Bounding box prediction data
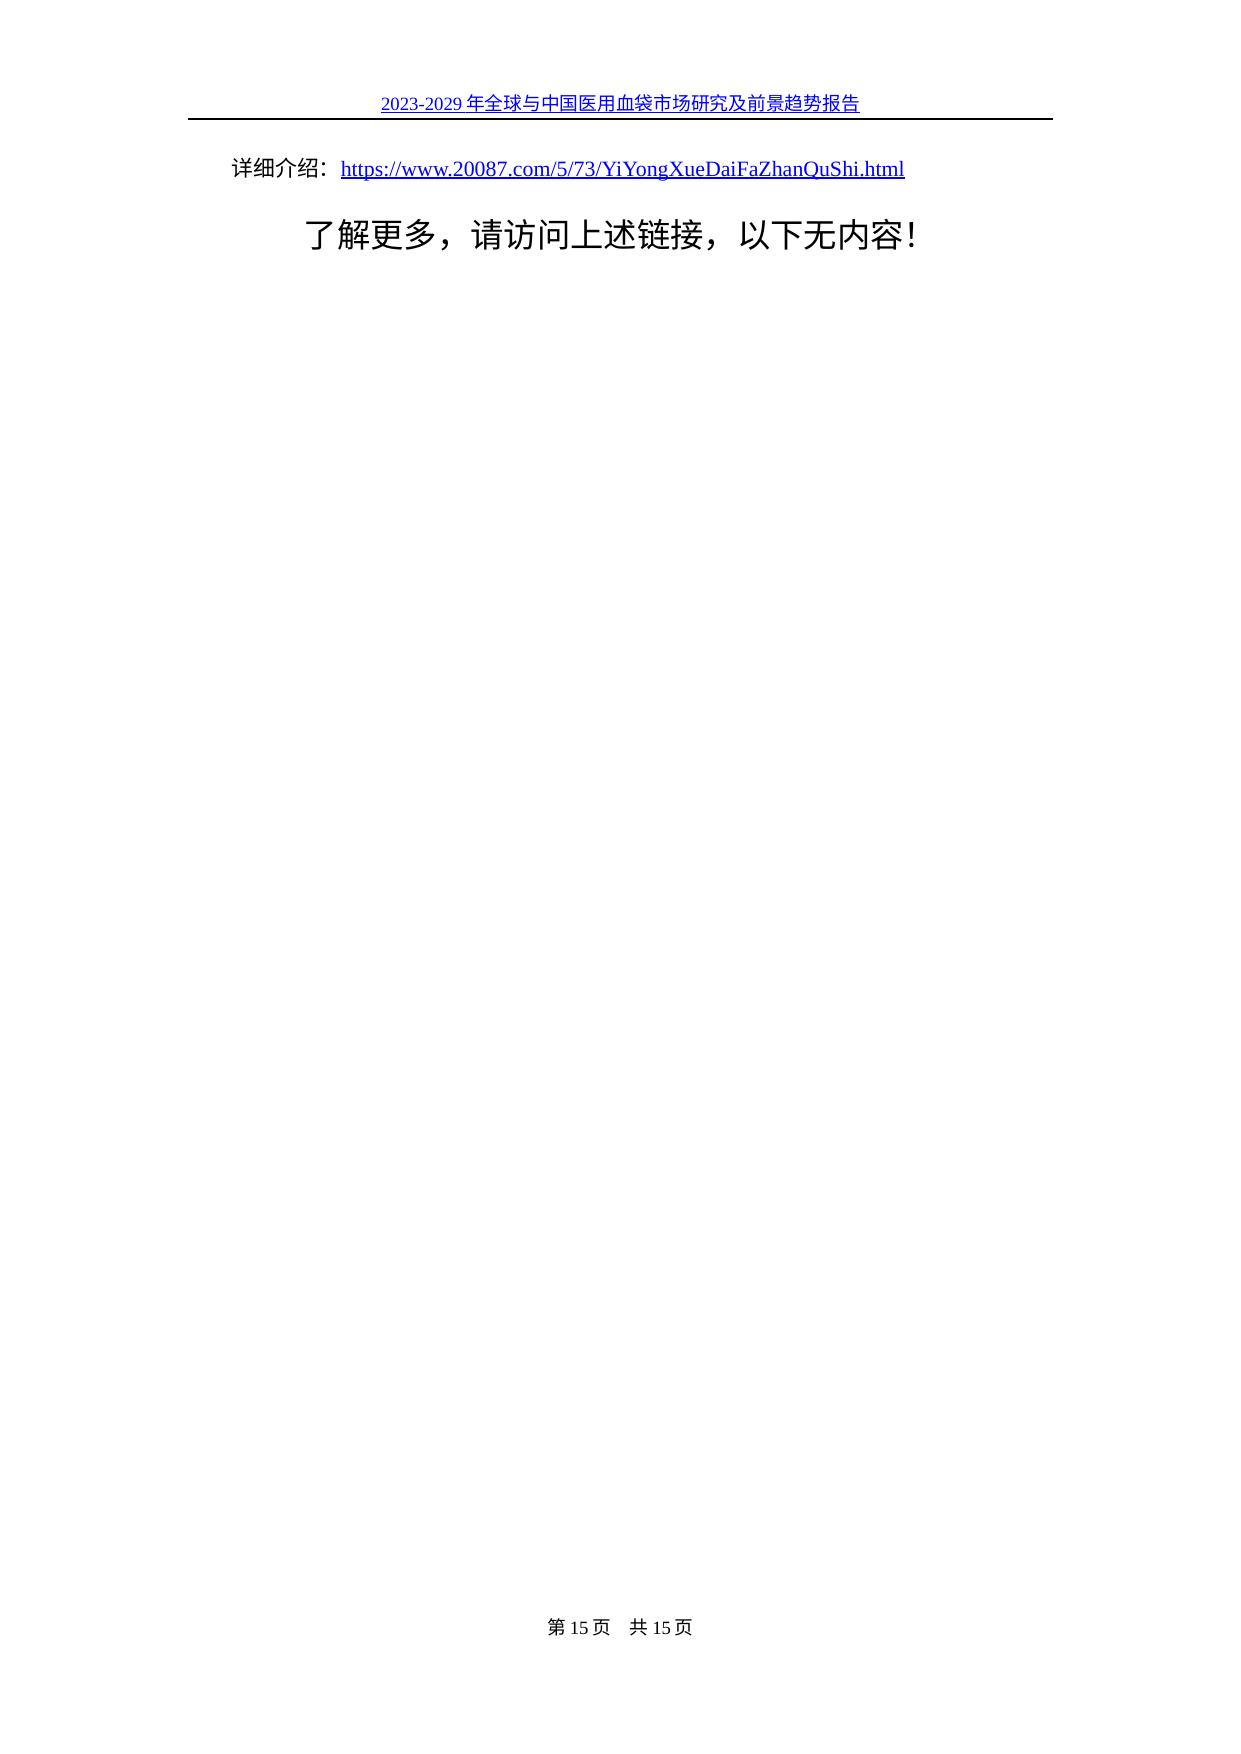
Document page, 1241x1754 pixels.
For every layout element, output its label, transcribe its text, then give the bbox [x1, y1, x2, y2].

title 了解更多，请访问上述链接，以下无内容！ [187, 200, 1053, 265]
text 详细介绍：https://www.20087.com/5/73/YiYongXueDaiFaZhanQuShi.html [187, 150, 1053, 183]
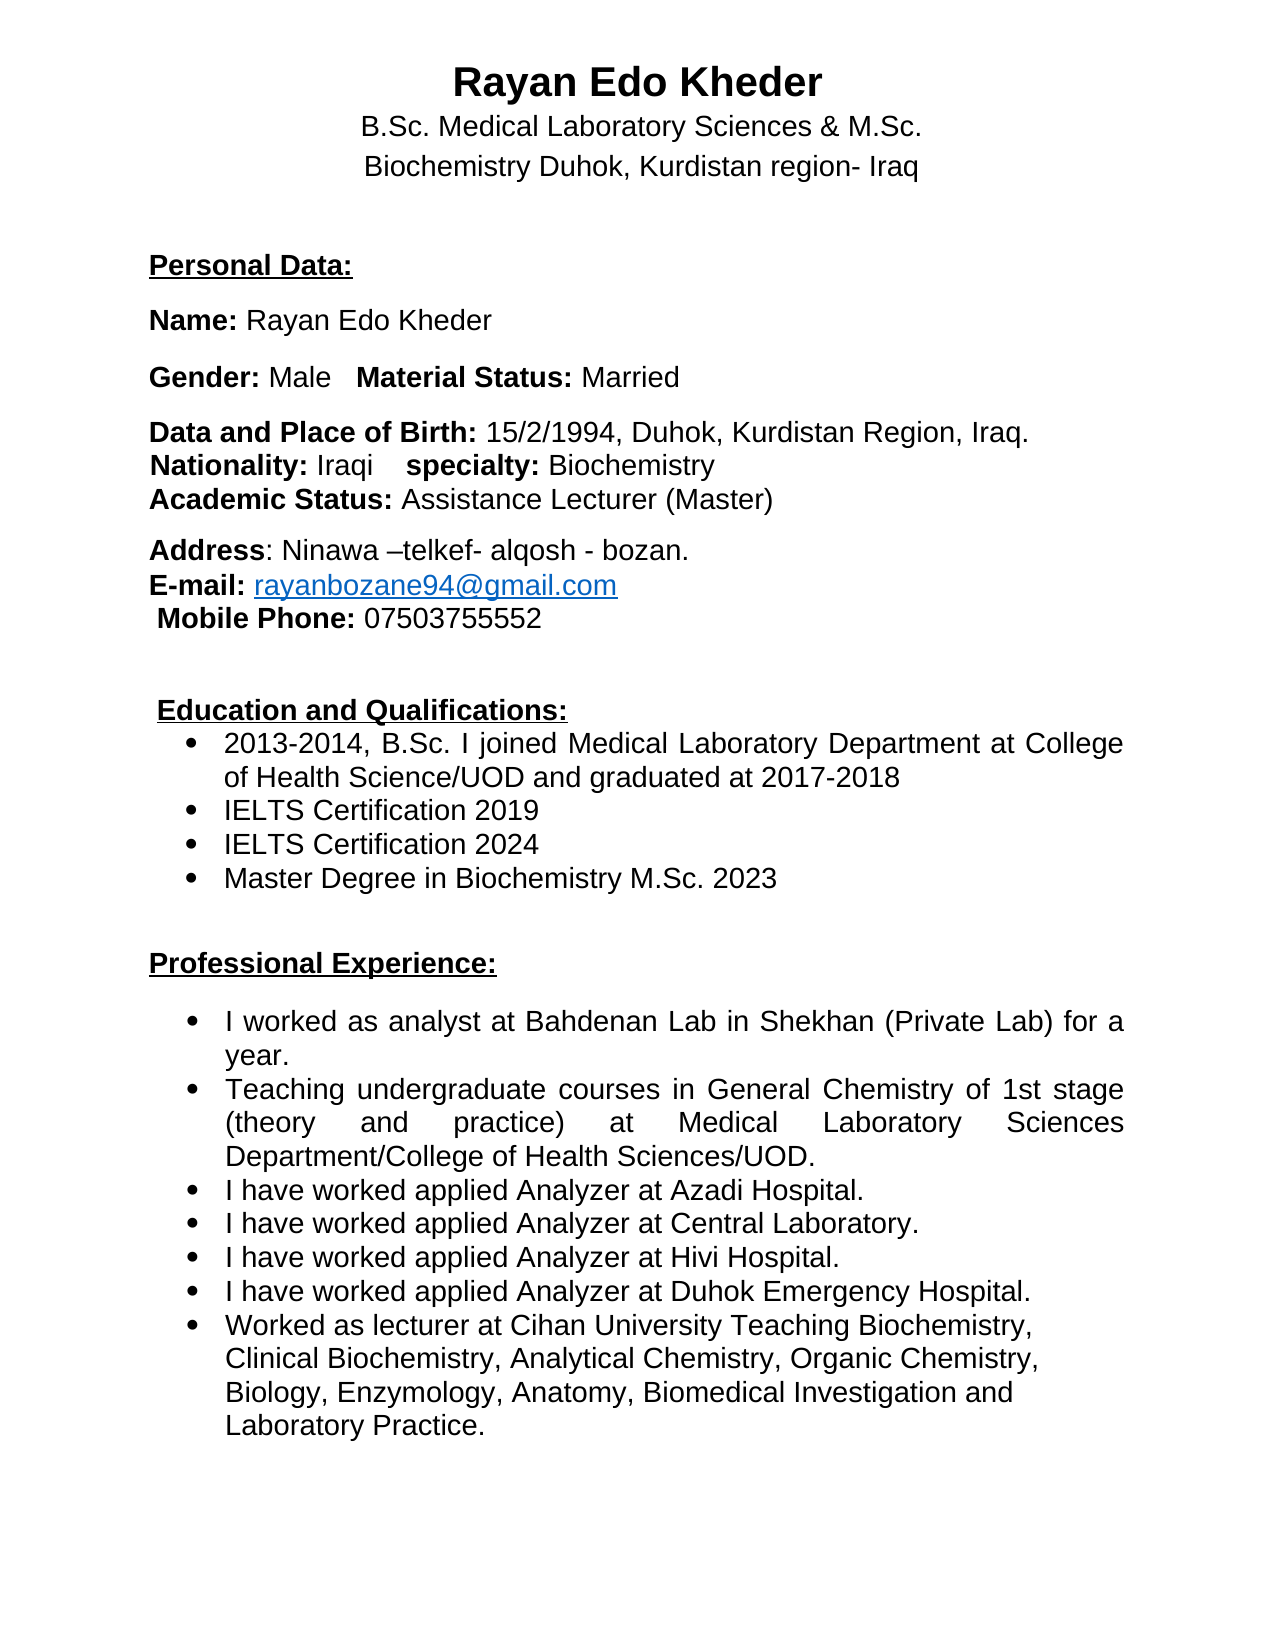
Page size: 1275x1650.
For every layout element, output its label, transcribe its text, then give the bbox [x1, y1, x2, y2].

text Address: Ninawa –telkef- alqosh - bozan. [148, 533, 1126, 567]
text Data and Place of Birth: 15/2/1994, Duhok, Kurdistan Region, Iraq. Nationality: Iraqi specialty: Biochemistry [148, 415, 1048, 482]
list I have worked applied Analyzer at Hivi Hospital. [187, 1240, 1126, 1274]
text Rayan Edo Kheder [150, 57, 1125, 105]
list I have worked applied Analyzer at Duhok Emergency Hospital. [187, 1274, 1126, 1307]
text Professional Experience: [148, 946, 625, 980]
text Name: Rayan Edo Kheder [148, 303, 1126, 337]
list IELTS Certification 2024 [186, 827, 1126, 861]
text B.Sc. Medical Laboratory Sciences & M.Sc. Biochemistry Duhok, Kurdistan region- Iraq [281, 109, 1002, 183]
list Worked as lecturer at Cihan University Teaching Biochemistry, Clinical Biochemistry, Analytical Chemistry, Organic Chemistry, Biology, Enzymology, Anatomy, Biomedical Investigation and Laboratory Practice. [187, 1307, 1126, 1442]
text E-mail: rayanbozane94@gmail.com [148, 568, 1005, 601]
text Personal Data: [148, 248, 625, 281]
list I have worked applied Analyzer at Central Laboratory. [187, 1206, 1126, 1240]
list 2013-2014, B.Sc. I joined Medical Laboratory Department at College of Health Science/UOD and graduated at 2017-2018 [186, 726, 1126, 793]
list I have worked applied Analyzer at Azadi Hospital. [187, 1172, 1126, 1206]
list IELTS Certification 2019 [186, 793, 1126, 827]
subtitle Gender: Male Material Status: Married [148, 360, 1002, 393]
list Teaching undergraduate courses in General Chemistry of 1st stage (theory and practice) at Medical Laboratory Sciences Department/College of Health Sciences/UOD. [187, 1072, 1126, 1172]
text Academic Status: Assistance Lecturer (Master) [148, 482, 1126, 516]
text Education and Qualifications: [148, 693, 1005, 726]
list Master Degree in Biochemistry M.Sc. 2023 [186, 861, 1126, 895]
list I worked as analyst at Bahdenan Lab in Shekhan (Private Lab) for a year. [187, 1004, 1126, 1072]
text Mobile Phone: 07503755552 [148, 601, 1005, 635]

- [Activity]:
Go through the records and copy each line with "Laboratory" in it.

- [Solution below]:
text B.Sc. Medical Laboratory Sciences & M.Sc. Biochemistry Duhok, Kurdistan region- Iraq [281, 109, 1002, 183]
list Worked as lecturer at Cihan University Teaching Biochemistry, Clinical Biochemistry, Analytical Chemistry, Organic Chemistry, Biology, Enzymology, Anatomy, Biomedical Investigation and Laboratory Practice. [187, 1307, 1126, 1442]
list I have worked applied Analyzer at Central Laboratory. [187, 1206, 1126, 1240]
list 2013-2014, B.Sc. I joined Medical Laboratory Department at College of Health Science/UOD and graduated at 2017-2018 [186, 726, 1126, 793]
list Teaching undergraduate courses in General Chemistry of 1st stage (theory and practice) at Medical Laboratory Sciences Department/College of Health Sciences/UOD. [187, 1072, 1126, 1172]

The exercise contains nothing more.